Re: [bug report] dead loop in generic_perform_write() //Re: [PATCH v7 07/12] iov_iter: Convert iterate*() to inline funcs

Linus Torvalds <torvalds@xxxxxxxxxxxxxxxxxxxx> · Wed, 28 Feb 2024 13:21:07 -0800

On Sat, 17 Feb 2024 at 19:13, Tong Tiangen <tongtiangen@xxxxxxxxxx> wrote:
>
> After this patch:
>    copy_page_from_iter_atomic()
>      -> iterate_and_advance2()
>        -> iterate_bvec()
>          -> remain = step()
>
> With CONFIG_ARCH_HAS_COPY_MC, the step() is copy_mc_to_kernel() which
> return "bytes not copied".
>
> When a memory error occurs during step(), the value of "left" equal to
> the value of "part" (no one byte is copied successfully). In this case,
> iterate_bvec() returns 0, and copy_page_from_iter_atomic() also returns
> 0. The callback shmem_write_end()[2] also returns 0. Finally,
> generic_perform_write() goes to "goto again"[3], and the loop restarts.
> 4][5] cannot enter and exit the loop, then deadloop occurs.

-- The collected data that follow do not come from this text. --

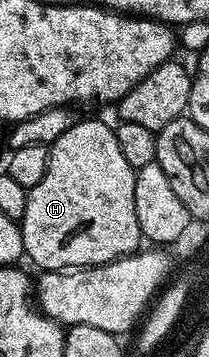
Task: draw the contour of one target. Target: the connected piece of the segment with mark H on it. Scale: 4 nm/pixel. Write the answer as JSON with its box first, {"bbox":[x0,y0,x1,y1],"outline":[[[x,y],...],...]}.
{"bbox":[21,120,143,271],"outline":[[[76,120],[75,125],[69,127],[65,135],[61,135],[61,139],[49,146],[45,176],[27,194],[25,215],[21,222],[26,260],[40,265],[38,268],[43,271],[63,271],[68,267],[104,265],[136,252],[143,237],[133,199],[136,172],[121,156],[117,135],[110,124],[107,126],[103,121]]]}

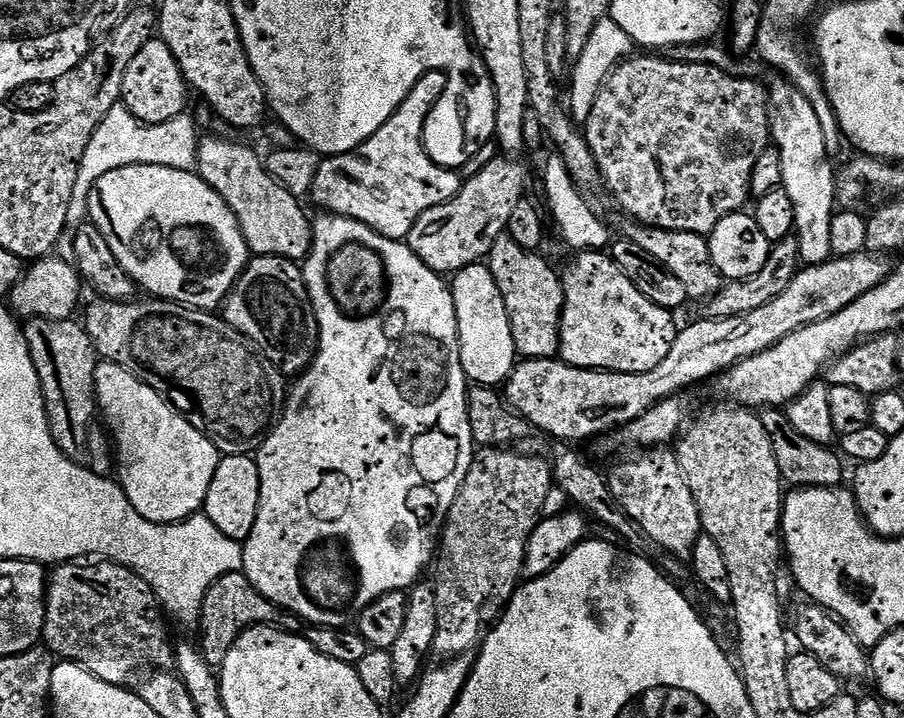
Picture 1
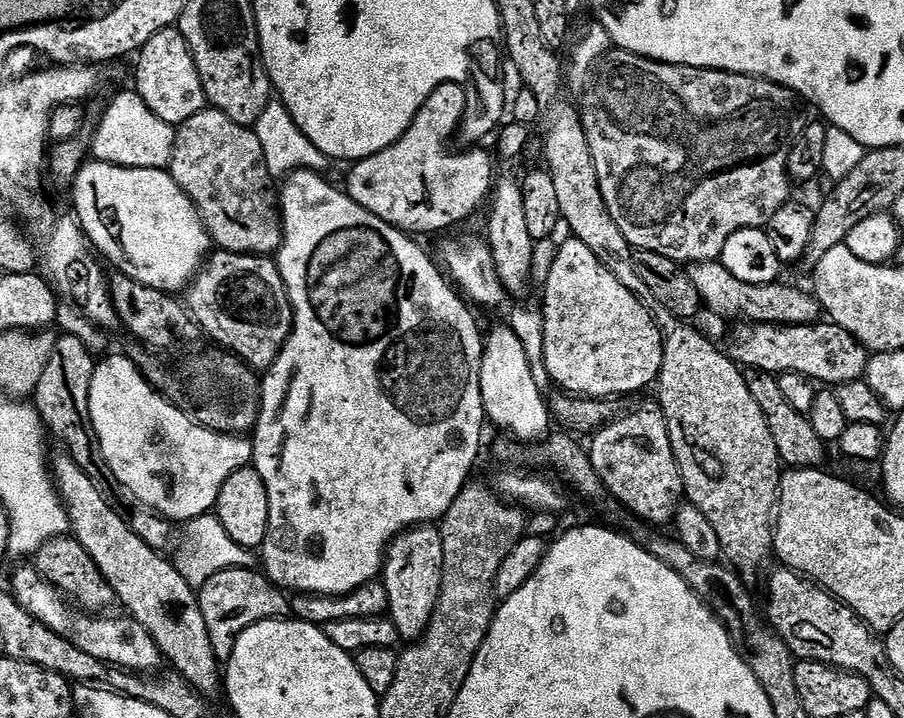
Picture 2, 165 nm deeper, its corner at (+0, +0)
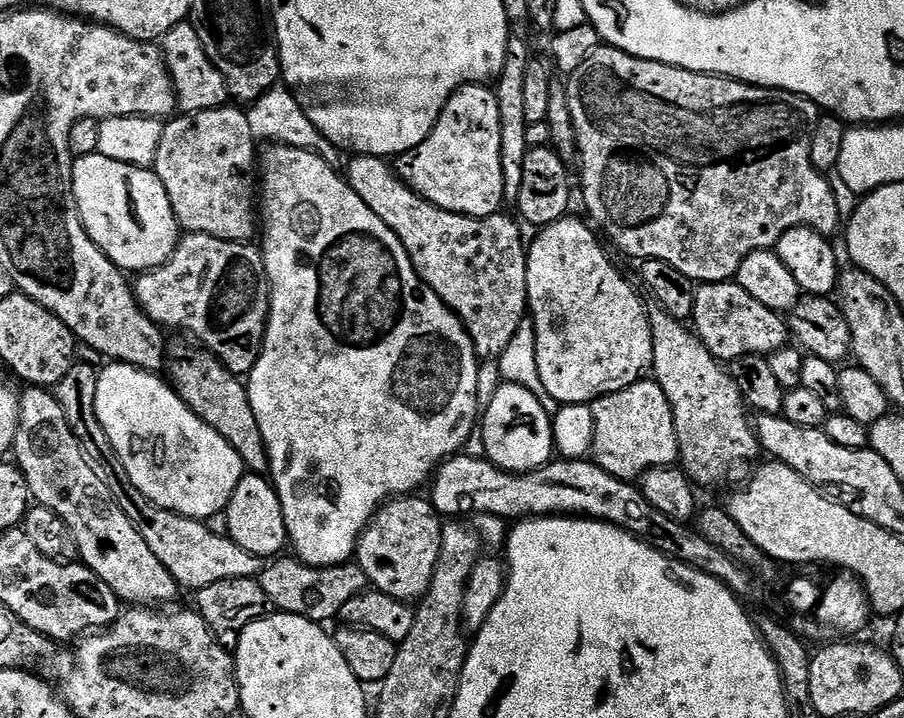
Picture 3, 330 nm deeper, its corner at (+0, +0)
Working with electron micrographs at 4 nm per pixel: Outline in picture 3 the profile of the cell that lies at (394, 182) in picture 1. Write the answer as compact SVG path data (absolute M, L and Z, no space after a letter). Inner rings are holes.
M487 83L463 84L449 98L434 130L414 150L395 157L397 176L409 184L422 198L447 212L457 212L463 216L494 216L505 203L502 172L502 123L499 117L499 102L495 91Z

Hmm. If the copy doesn't succeed and make any progress at all, then
the code in generic_perform_write() after the "goto again"

                //[4]
                if (unlikely(fault_in_iov_iter_readable(i, bytes) ==
                              bytes)) {
                        status = -EFAULT;
                        break;
                }

should break out of the loop.

So either your analysis looks a bit flawed, or I'm missing something.
Likely I'm missing something really obvious.

Why does the copy_mc_to_kernel() fail, but the
fault_in_iov_iter_readable() succeeds?

              Linus